[EXERCISE AIM]
In the data below, find the line with "établissements scolaires et universitaires." and the line with "Muitos sorrisos e", then restate both and every line between them exactly, minus the pictures.

═════ AVAILABLE DATA ═════

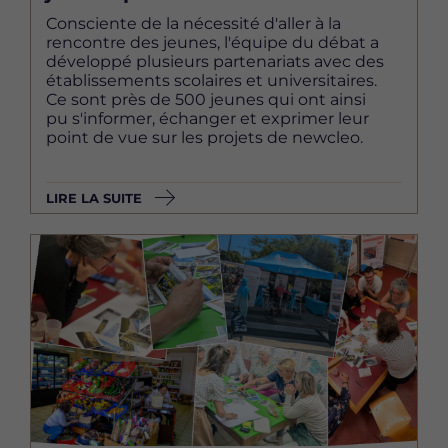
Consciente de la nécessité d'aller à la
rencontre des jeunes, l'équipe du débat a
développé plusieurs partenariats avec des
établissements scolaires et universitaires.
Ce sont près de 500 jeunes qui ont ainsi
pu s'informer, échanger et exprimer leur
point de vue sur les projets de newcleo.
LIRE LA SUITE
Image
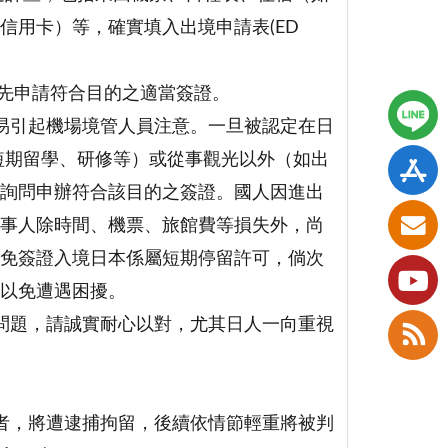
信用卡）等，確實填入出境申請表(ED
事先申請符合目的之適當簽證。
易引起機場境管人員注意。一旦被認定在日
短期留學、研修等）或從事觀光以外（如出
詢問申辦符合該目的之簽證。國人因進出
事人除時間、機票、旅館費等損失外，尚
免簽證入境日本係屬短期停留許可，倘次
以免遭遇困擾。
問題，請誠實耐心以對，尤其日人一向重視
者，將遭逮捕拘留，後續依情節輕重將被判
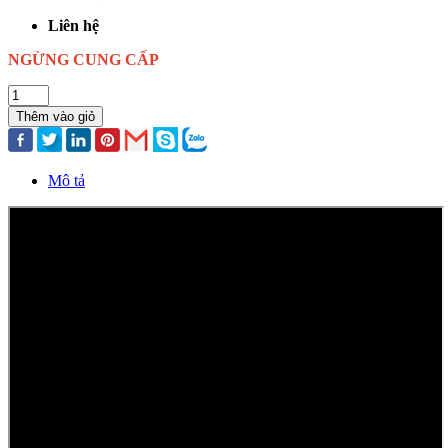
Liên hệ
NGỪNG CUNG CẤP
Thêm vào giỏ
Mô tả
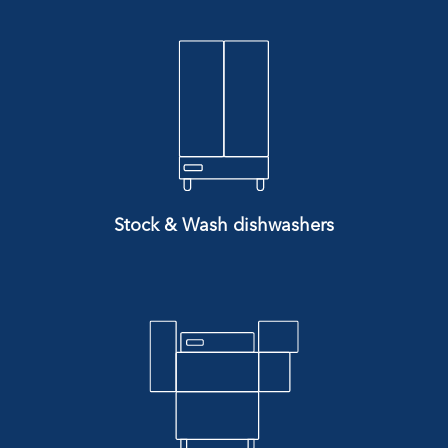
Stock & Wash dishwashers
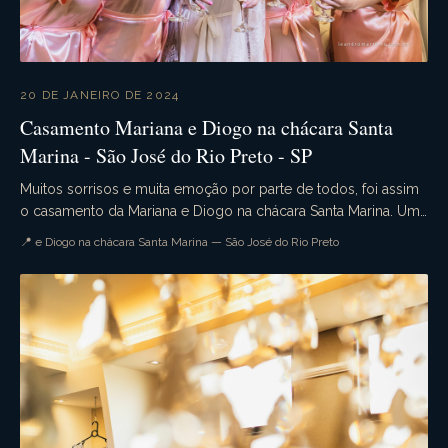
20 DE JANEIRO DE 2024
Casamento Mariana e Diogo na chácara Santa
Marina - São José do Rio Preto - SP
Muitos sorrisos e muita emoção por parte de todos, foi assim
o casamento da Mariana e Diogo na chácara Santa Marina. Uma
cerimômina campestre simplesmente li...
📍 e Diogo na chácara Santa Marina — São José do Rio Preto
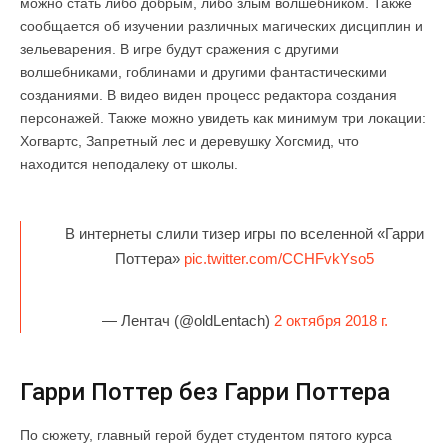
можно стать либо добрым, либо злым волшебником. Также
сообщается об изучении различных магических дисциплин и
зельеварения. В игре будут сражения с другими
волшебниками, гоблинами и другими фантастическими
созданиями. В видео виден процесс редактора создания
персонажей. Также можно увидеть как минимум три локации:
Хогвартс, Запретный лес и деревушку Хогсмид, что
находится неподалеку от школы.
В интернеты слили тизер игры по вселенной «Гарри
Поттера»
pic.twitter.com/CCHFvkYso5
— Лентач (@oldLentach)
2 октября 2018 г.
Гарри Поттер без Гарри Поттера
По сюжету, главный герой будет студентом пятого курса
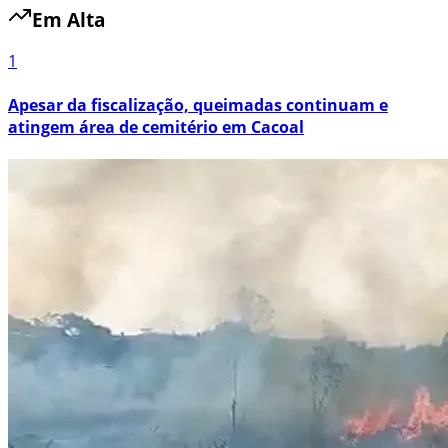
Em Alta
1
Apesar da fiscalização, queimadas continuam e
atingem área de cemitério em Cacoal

═════
═════ AVAILABLE DATA ═════

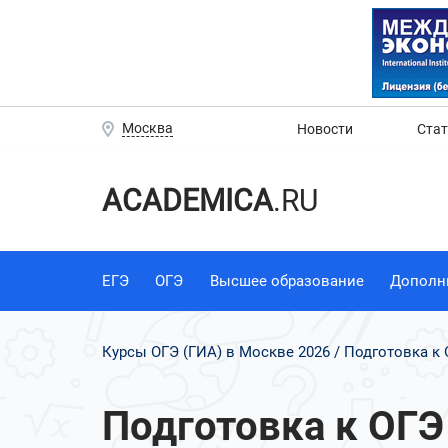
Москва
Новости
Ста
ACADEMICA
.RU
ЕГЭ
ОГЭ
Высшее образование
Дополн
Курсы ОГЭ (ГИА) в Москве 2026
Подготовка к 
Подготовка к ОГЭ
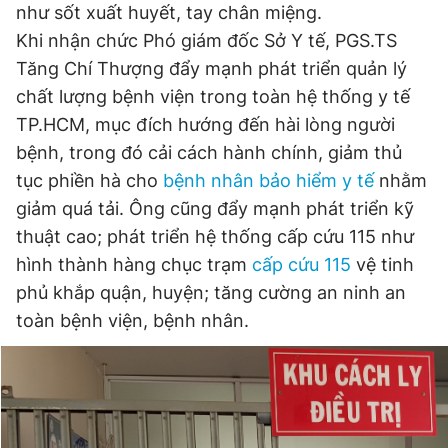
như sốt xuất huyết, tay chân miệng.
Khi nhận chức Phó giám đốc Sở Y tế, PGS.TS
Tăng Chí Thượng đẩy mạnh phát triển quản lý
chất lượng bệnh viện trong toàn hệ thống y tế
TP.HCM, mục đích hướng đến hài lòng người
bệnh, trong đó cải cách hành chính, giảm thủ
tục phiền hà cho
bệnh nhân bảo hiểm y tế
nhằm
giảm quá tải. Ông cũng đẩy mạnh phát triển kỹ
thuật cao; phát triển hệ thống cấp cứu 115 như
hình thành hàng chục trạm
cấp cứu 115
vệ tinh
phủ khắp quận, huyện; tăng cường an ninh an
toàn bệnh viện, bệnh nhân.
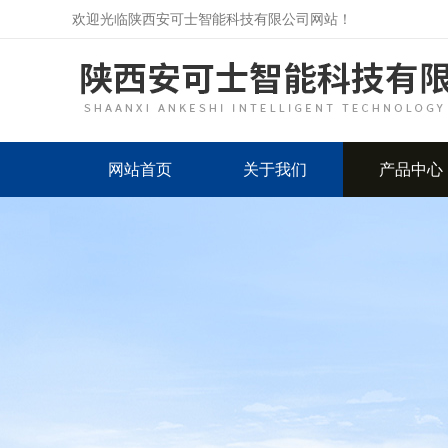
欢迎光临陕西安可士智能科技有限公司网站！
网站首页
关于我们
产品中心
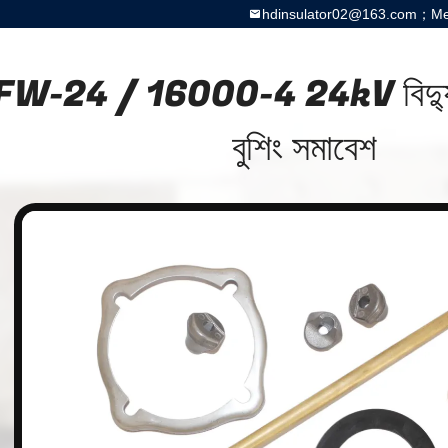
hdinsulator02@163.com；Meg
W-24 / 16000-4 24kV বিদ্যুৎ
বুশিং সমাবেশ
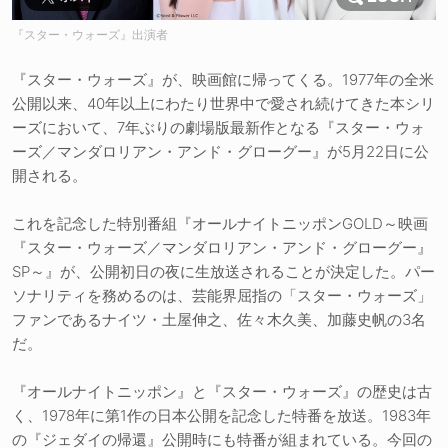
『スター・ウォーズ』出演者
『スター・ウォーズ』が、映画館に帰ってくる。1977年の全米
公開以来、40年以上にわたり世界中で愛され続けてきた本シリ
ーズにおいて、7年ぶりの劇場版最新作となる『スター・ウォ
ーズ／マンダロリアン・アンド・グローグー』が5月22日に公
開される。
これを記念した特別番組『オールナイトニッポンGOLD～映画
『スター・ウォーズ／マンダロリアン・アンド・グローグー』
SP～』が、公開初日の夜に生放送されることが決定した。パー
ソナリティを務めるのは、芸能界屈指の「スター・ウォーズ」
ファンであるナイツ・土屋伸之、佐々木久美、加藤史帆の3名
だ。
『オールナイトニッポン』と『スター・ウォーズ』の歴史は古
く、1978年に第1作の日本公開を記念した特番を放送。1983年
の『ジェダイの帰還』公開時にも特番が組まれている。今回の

═════

[EXPECTED ANSWER]
établissements scolaires et universitaires.
Ce sont près de 500 jeunes qui ont ainsi
pu s'informer, échanger et exprimer leur
point de vue sur les projets de newcleo.
LIRE LA SUITE
Image
信用卡）等，確實填入出境申請表(ED
事先申請符合目的之適當簽證。
易引起機場境管人員注意。一旦被認定在日
短期留學、研修等）或從事觀光以外（如出
詢問申辦符合該目的之簽證。國人因進出
事人除時間、機票、旅館費等損失外，尚
免簽證入境日本係屬短期停留許可，倘次
以免遭遇困擾。
問題，請誠實耐心以對，尤其日人一向重視
者，將遭逮捕拘留，後續依情節輕重將被判
Liên hệ
NGỪNG CUNG CẤP
Thêm vào giỏ
Mô tả
Stock & Wash dishwashers
20 DE JANEIRO DE 2024
Casamento Mariana e Diogo na chácara Santa
Marina - São José do Rio Preto - SP
Muitos sorrisos e muita emoção por parte de todos, foi assim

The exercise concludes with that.